Bu ayet, birliği sadece bir öğüt değil, aynı zamanda Allah’ın müminlere bahşettiği büyük bir nimet olarak sunar. “Allah’ın ipi” ifadesi, İslâm’ın temel prensiplerine; Kur’an ve Sünnet’e sarılmayı ifade eder ki bu da birliğin sarsılmaz temelidir.

Dahası, Hucurât Suresi’ndeki:

“Müminler ancak kardeştirler. Öyleyse kardeşlerinizin arasını düzeltin ve Allah’a karşı gelmekten sakının ki size merhamet edilsin.” (Hucurât, 10. ayet)

ayeti, müminler arasındaki ilişkinin temelini kardeşlik olarak belirler. Ve bu kardeşliğin pratikteki yansımasının anlaşmazlıkları gidermek olduğunu vurgular.

Enfâl Suresi’ndeki şu uyarı ise birliğin korunmasının toplumsal güç ve refah için zorunluluğunu gözler önüne serer:

“Allah’a ve Resûlüne itaat edin, birbirinizle çekişmeyin. Sonra gevşersiniz ve gücünüz (devletiniz) gider. Sabredin. Çünkü Allah sabredenlerle beraberdir.” (Enfâl, 46. ayet).

Çekişme ve ayrılık, toplumun zafiyetine ve nihayetinde ümmetin gücünü kaybetmesine yol açar.
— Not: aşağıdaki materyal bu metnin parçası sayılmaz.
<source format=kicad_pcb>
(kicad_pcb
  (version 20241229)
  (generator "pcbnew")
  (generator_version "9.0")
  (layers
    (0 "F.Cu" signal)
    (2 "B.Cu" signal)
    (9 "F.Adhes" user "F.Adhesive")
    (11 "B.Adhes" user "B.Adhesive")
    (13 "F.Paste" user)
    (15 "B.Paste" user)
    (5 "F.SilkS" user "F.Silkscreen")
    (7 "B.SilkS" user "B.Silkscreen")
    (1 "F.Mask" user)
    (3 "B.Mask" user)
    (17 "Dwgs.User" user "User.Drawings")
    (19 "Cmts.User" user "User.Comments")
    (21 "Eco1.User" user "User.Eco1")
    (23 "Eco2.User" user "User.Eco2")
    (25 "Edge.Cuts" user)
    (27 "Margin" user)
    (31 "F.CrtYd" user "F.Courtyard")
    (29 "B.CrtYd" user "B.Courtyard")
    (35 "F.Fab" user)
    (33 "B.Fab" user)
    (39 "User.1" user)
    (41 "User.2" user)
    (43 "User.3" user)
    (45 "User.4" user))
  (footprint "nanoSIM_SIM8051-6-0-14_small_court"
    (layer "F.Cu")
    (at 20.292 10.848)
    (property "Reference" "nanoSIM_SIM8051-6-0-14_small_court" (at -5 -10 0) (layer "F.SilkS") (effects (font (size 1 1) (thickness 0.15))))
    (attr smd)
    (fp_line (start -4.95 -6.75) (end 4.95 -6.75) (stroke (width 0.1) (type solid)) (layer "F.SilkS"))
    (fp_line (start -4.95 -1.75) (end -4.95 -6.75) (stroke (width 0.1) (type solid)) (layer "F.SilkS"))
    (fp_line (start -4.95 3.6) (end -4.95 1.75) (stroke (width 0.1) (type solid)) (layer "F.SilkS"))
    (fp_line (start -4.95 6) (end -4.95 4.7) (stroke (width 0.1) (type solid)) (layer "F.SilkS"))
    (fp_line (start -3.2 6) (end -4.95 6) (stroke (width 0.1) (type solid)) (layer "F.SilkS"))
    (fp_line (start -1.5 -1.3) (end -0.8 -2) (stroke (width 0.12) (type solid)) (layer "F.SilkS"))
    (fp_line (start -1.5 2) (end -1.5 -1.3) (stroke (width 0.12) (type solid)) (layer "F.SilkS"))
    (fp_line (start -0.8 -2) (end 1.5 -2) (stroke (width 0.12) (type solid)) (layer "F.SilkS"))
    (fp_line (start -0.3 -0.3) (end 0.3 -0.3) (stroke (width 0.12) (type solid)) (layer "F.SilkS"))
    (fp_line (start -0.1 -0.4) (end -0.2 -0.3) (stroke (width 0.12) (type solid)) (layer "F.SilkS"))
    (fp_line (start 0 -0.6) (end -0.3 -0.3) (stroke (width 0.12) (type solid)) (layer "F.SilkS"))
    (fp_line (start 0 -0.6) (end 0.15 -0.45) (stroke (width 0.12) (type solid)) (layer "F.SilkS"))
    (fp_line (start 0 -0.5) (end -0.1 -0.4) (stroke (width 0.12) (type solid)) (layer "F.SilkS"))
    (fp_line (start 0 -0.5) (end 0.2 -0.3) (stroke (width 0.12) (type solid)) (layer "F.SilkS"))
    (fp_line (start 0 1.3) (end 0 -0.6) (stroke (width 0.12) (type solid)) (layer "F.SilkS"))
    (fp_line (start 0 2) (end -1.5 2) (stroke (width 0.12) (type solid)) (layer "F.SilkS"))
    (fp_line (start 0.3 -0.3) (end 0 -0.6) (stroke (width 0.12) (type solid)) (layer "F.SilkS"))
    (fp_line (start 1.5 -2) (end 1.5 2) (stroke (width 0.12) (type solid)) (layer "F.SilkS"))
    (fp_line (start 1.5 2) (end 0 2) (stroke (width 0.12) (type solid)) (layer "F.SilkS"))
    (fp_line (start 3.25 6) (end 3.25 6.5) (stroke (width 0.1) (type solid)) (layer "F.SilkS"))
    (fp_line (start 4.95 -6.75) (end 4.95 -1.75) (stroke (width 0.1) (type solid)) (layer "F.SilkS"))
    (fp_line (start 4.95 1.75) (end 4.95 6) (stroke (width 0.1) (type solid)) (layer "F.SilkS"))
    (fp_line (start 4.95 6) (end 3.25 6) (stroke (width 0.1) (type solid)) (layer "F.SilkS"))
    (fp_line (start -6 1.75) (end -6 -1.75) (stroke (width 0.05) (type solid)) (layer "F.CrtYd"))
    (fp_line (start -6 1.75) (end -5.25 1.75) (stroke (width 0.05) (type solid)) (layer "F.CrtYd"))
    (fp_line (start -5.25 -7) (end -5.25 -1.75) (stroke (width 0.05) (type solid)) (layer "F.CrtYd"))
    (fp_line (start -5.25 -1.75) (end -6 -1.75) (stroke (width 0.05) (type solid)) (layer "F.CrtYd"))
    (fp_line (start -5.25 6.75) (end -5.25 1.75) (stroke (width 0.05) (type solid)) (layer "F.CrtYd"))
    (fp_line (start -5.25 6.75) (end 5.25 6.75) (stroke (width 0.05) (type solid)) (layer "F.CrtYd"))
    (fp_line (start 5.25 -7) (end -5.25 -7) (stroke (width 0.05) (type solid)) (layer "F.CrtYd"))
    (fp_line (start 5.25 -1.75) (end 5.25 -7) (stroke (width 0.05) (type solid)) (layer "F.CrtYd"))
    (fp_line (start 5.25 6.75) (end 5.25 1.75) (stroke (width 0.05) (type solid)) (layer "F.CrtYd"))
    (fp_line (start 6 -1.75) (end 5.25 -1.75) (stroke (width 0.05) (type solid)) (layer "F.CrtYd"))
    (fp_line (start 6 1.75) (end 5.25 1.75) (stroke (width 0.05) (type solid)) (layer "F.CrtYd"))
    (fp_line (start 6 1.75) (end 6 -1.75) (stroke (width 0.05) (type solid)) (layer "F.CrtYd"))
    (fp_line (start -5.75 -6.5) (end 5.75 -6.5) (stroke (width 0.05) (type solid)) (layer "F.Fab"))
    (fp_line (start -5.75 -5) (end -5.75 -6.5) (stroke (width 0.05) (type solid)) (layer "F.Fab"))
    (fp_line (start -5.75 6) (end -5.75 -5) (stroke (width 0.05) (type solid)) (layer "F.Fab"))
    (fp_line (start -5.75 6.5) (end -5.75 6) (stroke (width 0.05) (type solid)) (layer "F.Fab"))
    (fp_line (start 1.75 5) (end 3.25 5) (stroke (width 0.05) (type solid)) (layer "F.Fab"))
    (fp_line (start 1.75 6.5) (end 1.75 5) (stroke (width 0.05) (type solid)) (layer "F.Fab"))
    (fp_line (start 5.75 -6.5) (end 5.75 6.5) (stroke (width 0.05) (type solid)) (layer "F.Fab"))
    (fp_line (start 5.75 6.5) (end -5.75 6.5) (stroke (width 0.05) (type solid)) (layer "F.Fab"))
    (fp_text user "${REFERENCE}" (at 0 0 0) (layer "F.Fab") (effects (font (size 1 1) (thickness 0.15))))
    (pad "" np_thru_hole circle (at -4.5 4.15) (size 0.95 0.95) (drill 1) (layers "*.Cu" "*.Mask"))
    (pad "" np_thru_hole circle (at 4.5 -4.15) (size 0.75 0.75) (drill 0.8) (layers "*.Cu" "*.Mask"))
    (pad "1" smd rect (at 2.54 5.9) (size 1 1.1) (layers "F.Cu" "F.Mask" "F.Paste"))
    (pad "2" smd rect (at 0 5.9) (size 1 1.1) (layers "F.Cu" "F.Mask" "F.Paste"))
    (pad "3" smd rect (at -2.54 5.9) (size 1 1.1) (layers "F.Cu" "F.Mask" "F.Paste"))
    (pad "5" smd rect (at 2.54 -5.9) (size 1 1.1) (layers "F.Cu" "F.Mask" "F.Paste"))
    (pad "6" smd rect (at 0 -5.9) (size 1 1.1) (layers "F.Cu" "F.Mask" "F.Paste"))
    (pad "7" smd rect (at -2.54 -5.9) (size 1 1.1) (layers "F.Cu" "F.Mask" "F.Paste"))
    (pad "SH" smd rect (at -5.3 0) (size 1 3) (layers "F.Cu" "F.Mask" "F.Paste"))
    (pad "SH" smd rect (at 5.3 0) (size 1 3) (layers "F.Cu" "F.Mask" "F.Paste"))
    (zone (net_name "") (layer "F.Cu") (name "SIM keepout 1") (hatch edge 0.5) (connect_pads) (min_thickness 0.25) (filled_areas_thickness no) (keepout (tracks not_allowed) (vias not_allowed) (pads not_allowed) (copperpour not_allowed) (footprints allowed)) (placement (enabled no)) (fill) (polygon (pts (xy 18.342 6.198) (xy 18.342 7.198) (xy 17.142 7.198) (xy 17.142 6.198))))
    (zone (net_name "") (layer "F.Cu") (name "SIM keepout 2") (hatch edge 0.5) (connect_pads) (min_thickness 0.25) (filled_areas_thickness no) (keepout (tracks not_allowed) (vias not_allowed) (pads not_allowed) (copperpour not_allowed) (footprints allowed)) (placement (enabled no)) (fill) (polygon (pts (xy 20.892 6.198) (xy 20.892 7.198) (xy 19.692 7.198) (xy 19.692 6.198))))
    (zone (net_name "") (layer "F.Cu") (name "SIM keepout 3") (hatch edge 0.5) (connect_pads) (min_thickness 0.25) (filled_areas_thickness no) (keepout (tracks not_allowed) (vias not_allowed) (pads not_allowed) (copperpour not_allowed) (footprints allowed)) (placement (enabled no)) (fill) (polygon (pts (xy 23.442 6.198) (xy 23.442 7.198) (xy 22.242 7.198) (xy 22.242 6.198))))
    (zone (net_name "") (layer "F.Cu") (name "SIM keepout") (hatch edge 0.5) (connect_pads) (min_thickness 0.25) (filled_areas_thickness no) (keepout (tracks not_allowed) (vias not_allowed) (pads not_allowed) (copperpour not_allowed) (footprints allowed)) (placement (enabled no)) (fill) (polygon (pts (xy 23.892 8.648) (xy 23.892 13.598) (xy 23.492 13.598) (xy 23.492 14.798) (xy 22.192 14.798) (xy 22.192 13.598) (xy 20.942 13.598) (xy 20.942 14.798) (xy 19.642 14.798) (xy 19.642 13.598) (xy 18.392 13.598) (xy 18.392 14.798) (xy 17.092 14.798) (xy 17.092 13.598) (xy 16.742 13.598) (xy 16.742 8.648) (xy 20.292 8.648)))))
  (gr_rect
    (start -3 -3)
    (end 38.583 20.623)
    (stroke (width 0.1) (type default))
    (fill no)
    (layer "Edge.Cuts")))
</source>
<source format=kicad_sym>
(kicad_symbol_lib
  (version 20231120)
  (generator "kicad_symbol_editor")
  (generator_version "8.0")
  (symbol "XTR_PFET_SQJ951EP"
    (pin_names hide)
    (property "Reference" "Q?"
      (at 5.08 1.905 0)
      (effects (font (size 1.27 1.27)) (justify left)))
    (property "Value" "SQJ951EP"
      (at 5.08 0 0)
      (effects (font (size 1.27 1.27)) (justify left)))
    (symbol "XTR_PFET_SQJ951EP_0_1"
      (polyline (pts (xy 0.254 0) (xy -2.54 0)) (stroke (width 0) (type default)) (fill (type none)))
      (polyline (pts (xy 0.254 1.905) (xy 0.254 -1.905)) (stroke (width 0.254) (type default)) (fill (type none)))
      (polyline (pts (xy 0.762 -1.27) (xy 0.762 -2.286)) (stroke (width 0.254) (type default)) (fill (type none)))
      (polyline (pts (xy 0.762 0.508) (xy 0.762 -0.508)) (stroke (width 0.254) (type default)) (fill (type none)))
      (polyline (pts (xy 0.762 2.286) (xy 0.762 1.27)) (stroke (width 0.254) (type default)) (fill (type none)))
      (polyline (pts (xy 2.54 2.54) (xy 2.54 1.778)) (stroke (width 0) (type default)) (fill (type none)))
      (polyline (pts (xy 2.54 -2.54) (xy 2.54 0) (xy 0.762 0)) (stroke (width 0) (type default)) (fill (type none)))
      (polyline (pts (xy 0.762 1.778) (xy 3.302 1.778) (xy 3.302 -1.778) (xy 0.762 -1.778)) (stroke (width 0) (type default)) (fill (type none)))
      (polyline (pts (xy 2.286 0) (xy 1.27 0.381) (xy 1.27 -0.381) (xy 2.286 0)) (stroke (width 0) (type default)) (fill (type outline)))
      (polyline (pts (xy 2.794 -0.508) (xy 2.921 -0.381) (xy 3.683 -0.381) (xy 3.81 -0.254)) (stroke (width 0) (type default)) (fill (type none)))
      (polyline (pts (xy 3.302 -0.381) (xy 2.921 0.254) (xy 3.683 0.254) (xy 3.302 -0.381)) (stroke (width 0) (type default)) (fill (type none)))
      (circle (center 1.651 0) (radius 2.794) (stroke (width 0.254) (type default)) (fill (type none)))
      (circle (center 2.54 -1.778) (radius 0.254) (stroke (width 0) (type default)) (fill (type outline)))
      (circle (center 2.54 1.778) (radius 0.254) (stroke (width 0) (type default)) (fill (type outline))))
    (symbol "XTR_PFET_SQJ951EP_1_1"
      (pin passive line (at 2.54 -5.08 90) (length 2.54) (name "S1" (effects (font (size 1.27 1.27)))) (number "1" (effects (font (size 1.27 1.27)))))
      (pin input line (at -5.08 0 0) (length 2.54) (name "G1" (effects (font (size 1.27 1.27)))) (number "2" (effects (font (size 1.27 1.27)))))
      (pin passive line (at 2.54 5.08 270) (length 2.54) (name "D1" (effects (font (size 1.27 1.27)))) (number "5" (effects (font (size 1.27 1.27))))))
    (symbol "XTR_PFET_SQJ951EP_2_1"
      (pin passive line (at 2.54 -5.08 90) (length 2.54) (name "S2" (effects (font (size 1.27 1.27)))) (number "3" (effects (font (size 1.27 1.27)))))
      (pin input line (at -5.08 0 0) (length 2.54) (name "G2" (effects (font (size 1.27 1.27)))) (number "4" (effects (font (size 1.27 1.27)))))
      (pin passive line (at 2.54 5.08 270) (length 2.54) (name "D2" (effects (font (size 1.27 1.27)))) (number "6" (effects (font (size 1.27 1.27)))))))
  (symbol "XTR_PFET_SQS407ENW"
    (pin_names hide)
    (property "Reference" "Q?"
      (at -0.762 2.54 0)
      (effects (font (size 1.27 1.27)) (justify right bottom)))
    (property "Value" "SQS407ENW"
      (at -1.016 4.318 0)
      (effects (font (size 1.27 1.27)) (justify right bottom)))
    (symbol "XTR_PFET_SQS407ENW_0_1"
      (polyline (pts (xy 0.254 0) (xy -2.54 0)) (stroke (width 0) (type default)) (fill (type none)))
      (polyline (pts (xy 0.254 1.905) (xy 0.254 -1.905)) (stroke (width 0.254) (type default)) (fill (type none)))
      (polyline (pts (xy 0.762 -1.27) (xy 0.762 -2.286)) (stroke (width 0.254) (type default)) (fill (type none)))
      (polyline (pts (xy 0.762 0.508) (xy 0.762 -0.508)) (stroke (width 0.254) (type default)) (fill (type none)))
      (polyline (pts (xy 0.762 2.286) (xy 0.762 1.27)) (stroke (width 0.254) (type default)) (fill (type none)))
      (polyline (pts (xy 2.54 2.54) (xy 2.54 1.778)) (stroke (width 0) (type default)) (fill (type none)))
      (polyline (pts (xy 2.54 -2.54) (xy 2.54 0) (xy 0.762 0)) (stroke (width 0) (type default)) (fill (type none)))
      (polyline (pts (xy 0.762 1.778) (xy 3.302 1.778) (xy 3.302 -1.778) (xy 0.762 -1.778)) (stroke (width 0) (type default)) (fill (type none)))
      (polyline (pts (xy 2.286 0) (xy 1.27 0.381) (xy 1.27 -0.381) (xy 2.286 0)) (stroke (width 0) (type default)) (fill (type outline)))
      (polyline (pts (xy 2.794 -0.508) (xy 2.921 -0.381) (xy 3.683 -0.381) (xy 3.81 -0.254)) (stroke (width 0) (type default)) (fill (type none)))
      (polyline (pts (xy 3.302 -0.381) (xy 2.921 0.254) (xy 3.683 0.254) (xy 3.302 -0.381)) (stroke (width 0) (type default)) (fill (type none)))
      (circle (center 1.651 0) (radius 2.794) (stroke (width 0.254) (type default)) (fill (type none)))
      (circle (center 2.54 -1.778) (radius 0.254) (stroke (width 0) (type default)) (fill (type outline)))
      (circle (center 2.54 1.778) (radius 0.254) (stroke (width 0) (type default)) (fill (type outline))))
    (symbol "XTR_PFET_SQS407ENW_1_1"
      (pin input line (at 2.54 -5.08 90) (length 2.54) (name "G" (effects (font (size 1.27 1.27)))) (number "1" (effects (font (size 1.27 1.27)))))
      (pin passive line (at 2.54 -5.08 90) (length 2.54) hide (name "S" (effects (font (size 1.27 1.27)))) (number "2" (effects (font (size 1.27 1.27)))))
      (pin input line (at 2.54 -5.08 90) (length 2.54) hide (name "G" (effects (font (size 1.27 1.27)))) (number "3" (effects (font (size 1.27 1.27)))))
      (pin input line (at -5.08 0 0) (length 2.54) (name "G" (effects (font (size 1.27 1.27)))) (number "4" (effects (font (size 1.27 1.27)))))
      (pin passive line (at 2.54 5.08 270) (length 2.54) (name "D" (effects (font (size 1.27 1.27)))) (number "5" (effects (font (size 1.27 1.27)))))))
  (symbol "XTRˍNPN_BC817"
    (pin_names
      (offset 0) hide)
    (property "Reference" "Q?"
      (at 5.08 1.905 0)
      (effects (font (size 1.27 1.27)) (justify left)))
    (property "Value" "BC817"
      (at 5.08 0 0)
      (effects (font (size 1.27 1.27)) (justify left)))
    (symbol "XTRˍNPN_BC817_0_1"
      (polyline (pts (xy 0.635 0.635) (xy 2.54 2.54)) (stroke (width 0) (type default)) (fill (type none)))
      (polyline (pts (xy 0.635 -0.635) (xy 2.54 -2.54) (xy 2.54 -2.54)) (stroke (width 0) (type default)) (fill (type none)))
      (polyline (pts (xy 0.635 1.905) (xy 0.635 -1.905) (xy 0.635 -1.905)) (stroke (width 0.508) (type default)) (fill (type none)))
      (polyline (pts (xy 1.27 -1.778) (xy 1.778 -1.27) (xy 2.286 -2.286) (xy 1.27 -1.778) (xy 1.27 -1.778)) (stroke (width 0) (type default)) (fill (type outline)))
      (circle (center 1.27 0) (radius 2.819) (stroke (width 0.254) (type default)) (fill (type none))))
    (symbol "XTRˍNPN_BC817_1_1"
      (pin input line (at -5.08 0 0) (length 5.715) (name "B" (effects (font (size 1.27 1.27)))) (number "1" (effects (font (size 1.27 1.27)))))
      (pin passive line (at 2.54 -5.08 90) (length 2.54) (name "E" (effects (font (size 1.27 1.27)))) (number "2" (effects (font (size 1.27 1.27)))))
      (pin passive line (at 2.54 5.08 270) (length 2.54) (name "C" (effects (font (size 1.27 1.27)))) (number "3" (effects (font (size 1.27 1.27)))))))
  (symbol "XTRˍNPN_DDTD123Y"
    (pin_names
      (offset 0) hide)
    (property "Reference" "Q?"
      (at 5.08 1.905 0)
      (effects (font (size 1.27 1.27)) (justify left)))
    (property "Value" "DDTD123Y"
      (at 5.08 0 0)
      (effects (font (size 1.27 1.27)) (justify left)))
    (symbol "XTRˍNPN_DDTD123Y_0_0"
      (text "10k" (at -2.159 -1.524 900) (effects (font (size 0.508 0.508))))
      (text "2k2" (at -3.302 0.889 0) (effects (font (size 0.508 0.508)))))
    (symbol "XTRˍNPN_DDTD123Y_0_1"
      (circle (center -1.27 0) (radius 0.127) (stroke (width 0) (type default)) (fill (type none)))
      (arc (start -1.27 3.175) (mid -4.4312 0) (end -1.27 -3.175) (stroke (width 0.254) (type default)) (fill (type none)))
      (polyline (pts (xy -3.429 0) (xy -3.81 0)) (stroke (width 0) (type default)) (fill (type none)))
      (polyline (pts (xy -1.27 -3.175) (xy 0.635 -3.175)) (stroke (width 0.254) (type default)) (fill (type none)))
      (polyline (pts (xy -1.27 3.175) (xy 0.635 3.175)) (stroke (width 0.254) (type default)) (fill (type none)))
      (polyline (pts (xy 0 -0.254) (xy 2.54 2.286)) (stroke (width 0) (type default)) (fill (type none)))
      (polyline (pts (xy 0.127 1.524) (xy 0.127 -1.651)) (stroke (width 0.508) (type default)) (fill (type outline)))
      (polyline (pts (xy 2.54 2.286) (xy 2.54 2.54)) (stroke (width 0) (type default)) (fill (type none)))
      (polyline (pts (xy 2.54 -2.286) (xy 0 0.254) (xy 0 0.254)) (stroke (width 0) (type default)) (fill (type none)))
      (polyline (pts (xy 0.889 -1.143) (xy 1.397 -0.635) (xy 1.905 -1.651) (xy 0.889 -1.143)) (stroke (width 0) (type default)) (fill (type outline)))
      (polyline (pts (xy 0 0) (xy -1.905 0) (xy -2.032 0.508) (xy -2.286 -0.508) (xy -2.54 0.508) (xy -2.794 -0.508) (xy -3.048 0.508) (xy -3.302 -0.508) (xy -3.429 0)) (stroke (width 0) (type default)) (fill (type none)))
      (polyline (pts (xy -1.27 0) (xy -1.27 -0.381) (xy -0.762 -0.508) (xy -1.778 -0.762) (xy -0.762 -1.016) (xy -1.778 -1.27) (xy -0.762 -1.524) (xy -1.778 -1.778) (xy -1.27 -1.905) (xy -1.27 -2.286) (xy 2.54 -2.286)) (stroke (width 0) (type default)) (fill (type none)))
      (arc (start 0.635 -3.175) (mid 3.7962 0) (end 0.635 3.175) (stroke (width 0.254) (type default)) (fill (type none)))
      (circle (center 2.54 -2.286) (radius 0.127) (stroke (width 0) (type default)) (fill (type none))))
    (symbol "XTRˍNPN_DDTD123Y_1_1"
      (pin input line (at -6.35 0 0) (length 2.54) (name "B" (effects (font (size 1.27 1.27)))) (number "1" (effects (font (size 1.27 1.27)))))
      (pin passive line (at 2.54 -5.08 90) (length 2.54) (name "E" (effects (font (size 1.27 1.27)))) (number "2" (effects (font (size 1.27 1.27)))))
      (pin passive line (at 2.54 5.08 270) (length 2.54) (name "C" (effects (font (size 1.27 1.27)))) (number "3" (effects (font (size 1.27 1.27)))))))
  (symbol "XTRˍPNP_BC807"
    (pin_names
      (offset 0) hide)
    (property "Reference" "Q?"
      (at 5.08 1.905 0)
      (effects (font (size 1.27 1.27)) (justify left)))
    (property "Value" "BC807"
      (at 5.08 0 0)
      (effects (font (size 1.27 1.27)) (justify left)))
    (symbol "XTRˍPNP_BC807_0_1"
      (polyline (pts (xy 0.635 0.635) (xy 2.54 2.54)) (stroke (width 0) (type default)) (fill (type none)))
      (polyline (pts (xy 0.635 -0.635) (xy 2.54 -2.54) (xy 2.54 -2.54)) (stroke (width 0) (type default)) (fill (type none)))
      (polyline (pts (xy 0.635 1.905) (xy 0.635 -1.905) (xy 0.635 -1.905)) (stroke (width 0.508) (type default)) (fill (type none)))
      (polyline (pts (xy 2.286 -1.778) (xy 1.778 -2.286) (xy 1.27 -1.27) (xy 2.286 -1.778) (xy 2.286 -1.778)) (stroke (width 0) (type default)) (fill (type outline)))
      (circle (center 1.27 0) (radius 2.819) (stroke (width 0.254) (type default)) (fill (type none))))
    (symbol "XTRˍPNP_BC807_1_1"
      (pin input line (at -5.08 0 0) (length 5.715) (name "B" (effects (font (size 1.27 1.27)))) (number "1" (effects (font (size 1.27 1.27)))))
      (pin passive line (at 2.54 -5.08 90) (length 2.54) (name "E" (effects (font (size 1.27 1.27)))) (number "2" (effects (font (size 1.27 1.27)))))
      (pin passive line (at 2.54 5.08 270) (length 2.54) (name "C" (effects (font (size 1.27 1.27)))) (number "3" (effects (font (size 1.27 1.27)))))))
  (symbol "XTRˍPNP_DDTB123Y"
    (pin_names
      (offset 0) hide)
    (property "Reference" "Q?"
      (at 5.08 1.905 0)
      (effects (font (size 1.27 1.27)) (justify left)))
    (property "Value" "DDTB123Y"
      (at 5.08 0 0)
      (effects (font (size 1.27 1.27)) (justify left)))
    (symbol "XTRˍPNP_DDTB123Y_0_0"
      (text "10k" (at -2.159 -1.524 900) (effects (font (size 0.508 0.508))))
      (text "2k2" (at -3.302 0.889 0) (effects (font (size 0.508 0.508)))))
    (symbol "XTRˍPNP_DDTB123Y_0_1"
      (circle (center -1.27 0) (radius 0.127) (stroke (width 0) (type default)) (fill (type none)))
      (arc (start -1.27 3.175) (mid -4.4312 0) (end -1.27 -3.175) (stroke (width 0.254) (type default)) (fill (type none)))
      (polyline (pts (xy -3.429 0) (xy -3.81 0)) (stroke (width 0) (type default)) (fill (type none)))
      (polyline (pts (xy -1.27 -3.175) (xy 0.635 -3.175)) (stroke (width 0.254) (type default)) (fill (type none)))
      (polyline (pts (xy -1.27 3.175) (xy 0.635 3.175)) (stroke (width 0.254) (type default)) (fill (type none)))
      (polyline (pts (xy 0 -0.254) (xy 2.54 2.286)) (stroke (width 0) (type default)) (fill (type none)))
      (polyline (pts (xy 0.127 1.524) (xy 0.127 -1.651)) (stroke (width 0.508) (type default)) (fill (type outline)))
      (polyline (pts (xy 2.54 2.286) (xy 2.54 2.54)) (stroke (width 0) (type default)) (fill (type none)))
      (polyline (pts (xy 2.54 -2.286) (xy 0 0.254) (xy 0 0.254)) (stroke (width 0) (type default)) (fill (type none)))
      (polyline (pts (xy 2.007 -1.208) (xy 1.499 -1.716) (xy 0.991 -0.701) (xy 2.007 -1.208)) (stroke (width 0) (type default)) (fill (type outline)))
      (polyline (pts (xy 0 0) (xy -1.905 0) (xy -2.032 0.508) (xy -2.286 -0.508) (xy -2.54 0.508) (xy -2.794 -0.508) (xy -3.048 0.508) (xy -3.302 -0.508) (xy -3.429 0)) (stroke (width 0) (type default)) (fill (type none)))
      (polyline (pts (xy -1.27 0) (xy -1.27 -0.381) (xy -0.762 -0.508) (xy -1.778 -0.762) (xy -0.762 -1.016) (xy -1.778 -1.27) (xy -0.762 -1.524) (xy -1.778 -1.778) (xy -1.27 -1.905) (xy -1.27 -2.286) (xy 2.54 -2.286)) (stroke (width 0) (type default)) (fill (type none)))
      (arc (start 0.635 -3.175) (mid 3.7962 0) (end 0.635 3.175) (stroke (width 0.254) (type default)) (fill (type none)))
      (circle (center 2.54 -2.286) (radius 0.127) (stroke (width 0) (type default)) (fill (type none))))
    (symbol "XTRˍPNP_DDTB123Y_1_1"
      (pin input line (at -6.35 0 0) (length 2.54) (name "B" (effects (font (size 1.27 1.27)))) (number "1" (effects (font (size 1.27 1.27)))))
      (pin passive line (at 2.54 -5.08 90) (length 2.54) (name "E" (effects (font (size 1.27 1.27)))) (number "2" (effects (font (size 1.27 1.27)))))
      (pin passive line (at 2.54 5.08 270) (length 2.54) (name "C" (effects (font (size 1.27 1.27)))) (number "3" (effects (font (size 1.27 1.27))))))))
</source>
Peygamber Efendimiz (s.a.v.) de hadis-i şeriflerinde bu birliği hem teşvik etmiş hem de adeta pratik bir yaşayış modeli sunmuştur. Veda Hutbesi’nde farklılıkları bir kenara bırakan; takvayı üstünlük ölçüsü kabul eden o evrensel çağrı; İslâm birliğinin kozmopolit doğasını gösterir:

“Ey insanlar! Rabbiniz bir, babanız birdir. Hepiniz Âdem’densiniz, Âdem de topraktandır. Arab’ın Arap olmayana, Arap olmayanın Arab’a üstünlüğü yoktur. Beyazın siyaha, siyahın beyaza üstünlüğü yoktur. Üstünlük ancak takvadadır.” (Ahmed b. Hanbel, Müsned, V, 411).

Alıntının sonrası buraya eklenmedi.